Populismi e no. Per un’alternativa 'dall’altra parte della strada'
Istituzioni ed economia
Si parla in questi giorni dell’invito a partecipare alla Festa dell’Unità rivolto al Ministro Di Maio. Dietro questo invito, è fin troppo ovvio, si malcela l’illusoria volontà di rompere il fronte pentaleghista facendo leva sulle presunte differenze ideali tra l’anima leghista e quella pentastellata. Contestualmente, il segretario del PD Martina propone la costruzione del fronte socialista mediterraneo come antidoto ai movimenti populisti.

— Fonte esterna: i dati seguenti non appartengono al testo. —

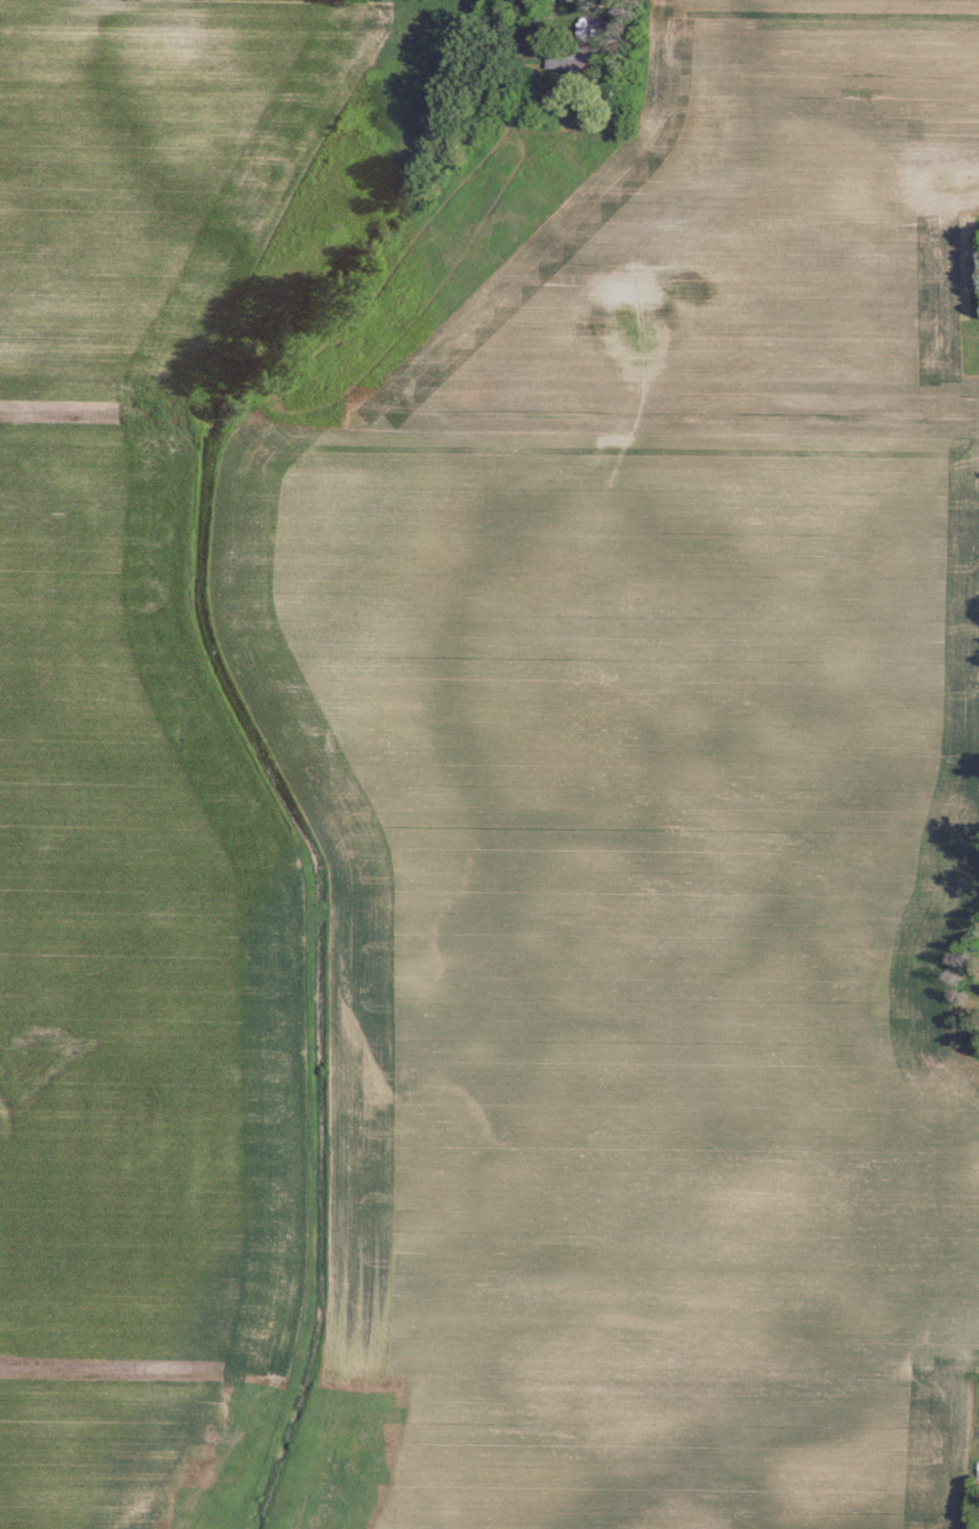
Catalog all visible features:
building: (575, 59)
building: (899, 1009)

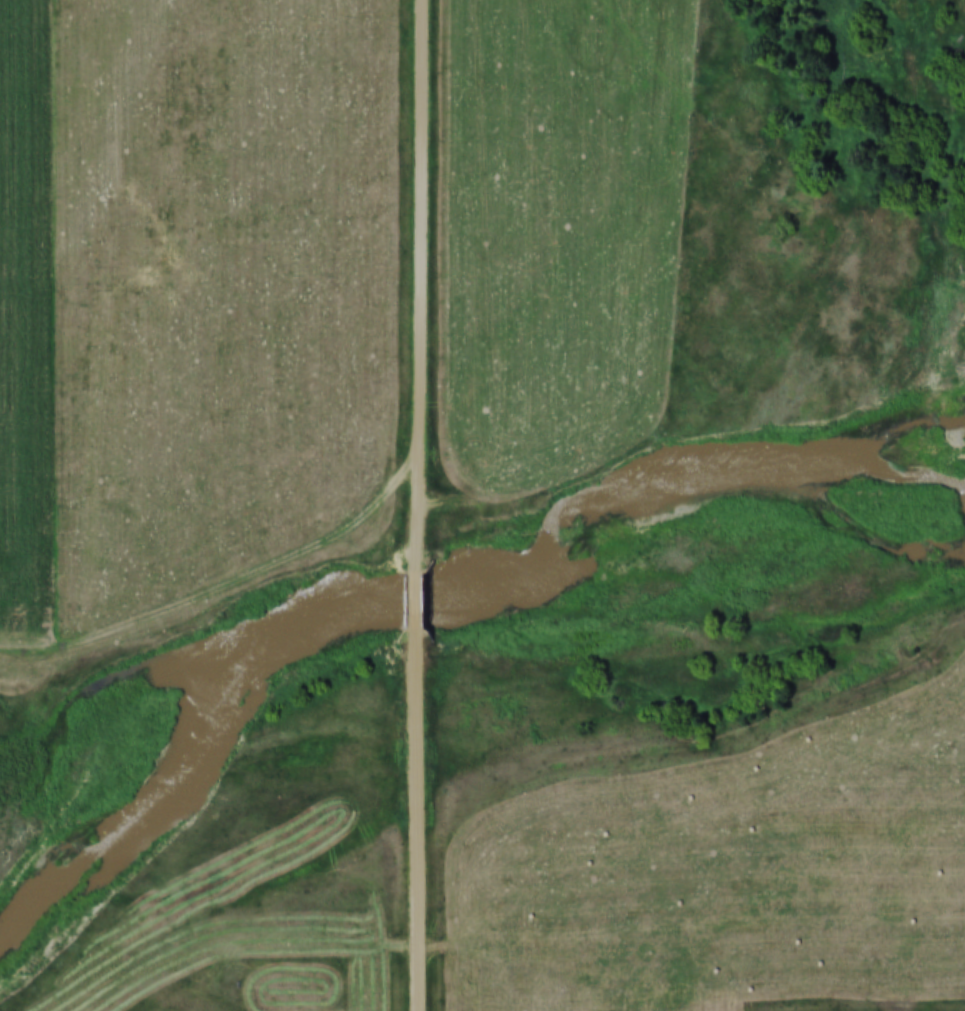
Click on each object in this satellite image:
road: (427, 281)
river: (428, 590)
road: (236, 594)
road: (426, 594)
road: (423, 817)
building: (259, 996)

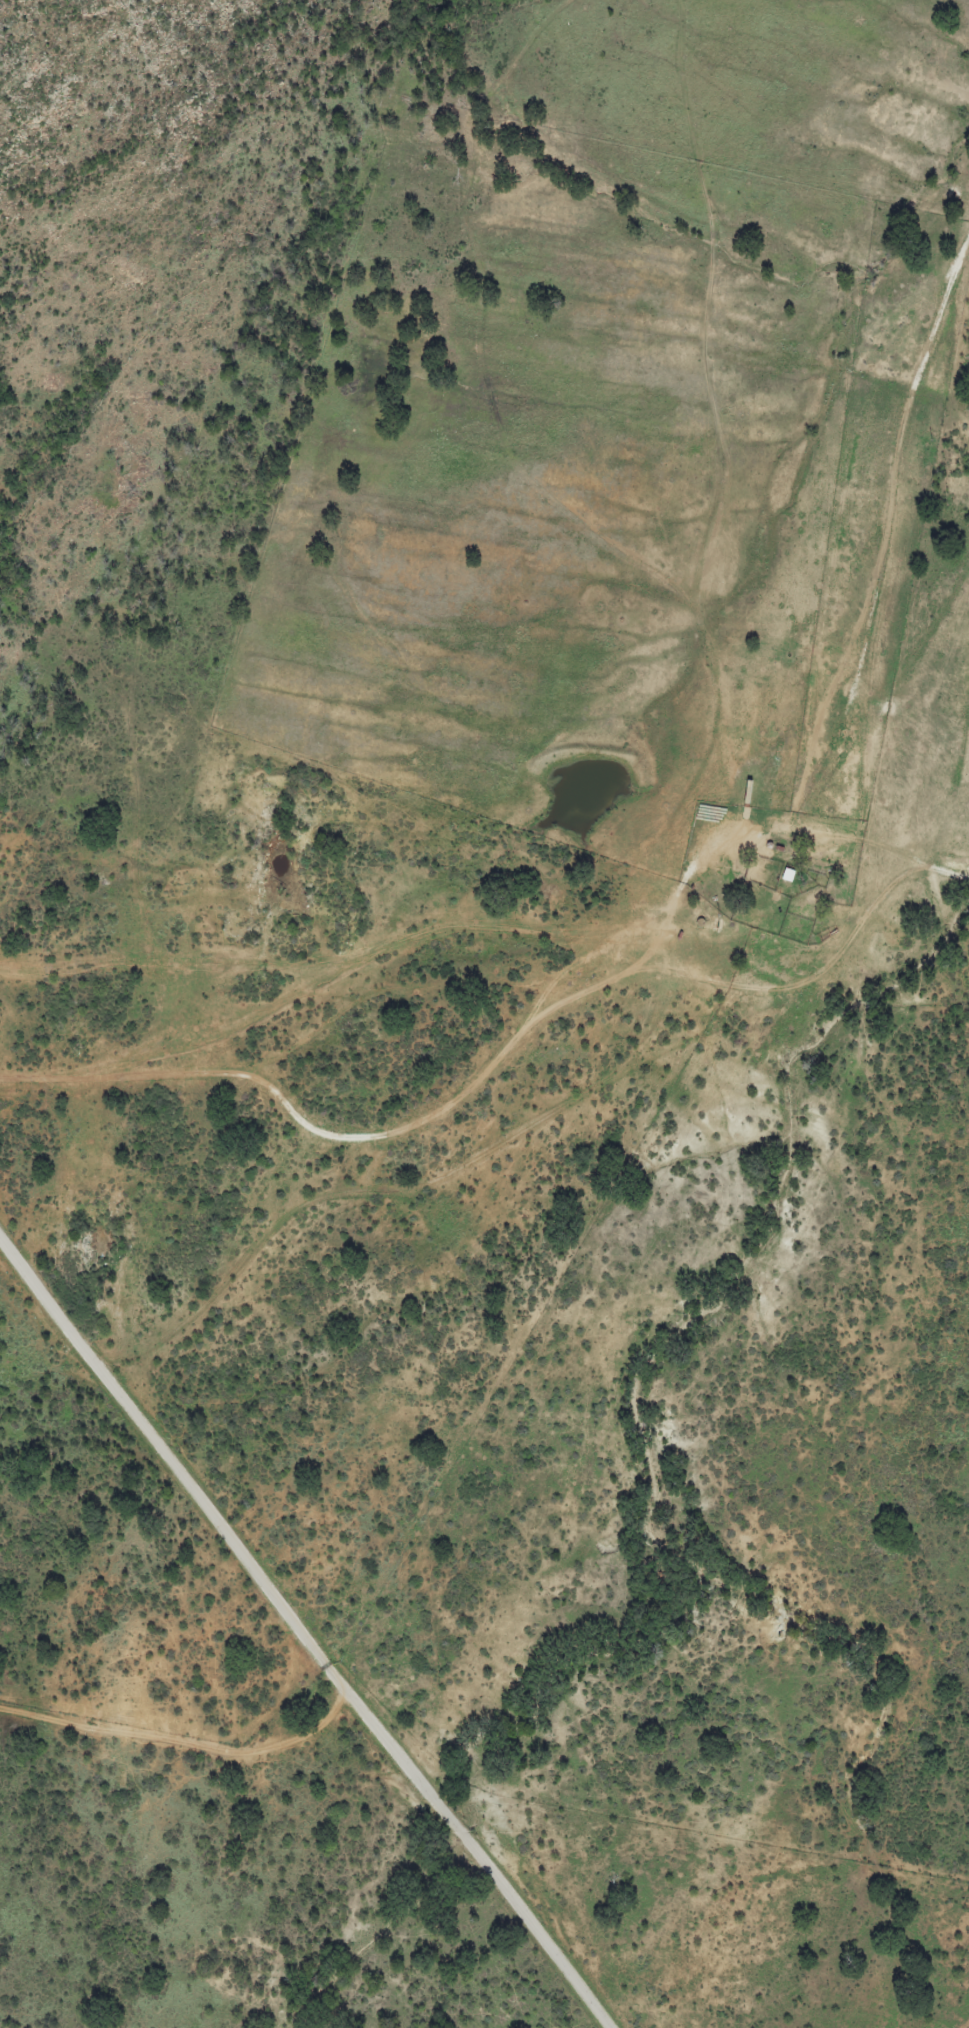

Cos’hanno in comune queste due proposte? Sono entrambe prigioniere del vecchio paradigma politico fondato sullo schema destra/sinistra e sulle conseguenti illusioni che la maggioranza di governo si incrini facendo leva sull’anima “di sinistra” dei cinquestelle e che i populismi si fermino con una nuova affermazione del socialismo.
In realtà, la maggioranza di governo non nasce da una difficile e tormentata mediazione tra forze mosse da orientamenti differenti. Nasce al contrario sulle solide basi di una cultura politica comune e riconoscibile, in gran parte determinata dalla grillizzazione della Lega, cioè dall’impasto di nazionalismo e populismo in un unico “pensiero contro”. Si tratta di una vera cultura politica, con una sua indiscutibile unità, ma capace di attrarre elettori storicamente orientati tanto a destra quanto a sinistra ed è proprio questo tratto a renderla compatibile con il nuovo paradigma politico.
Pensare di costruire l’alternativa alla cultura politica pentaleghista restando nell’ambito della cosiddetta “sinistra” è semplicemente antistorico.
Ho già avuto modo di mettere in evidenza come la cultura politica grillina e poi pentaleghista rappresenti una risposta a bisogni di tipo esistenziale: un’epoca, quella 4.0, nella quale l’unica certezza è l’incertezza e l’unica stabilità è il cambiamento continuo, può fare paura. Il comune denominatore delle politiche leghiste sull’immigrazione e delle politiche pentastellate sul lavoro, è rappresentato dal rifiuto della nuova epoca e di ciò che i processi di globalizzazione e digitalizzazione comportano: un mondo multiculturale in continuo movimento.
Così si spiegano tanto l’ostracismo nei confronti degli stranieri (specie se di pelle e religione diversa), quanto l’ostracismo, ampiamente testimoniato col decreto dignità, verso il mondo dell’impresa e i suoi bisogni di flessibilità. Rispetto al tema dell’immigrazione, non serve demonizzare Salvini e ancora meno aiuta un ultra-umanitarismo dallo stantio sapore catto-comunista. Sul tema del lavoro, le strizzate d’occhio a Di Maio, non solo non rompono il fronte pentaleghista, ma sono funzionali al suo rafforzamento.
Occorre porre le basi ideali per costruire un’alternativa al pentaleghismo, un’alternativa che non sia tutta “contro”, sia piuttosto “dall’altra parte della strada” e, naturalmente, sappia essere attrattiva in modo assolutamente trasversale rispetto al vetusto schema destra/sinistra. Per fare ciò è necessaria innanzitutto una diversa narrazione dell’epoca 4.0. Occorre metterne in evidenza la bellezza e la sua implicita richiesta di un nuovo approccio alla vita, fondato sull’espressione del proprio talento, sull’esercizio della responsabilità individuale e sulla capacità di mettersi in gioco.
In secondo luogo, occorre una diversa narrazione del tema dell’immigrazione e del rapporto tra paesi ricchi e paesi poveri. Gli uni sono indispensabili agli altri, nessuno aiuta alcuno, l’unica risposta seria è racchiusa nella parola inclusione. In terzo luogo, è necessaria una narrazione completamente nuova del tema del lavoro. È perfettamente inutile rivendicare stabilità in un mondo che richiede cambiamento continuo. Cambiare frequentemente lavoro rappresenta un fattore di crescita e apprendimento, di ricchezza di esperienza di vita. Non serve forzare le imprese a garantire stabilità, occorre invece generare le condizioni grazie alle quali cambiare lavoro diventa sostenibile e “facile”, quindi auspicabile.
Nel nuovo mondo, lo straniero povero non si aiuta a casa sua né di altri, semplicemente si include. Allo stesso modo, il lavoro non si perde e non si trova, semplicemente si cambia.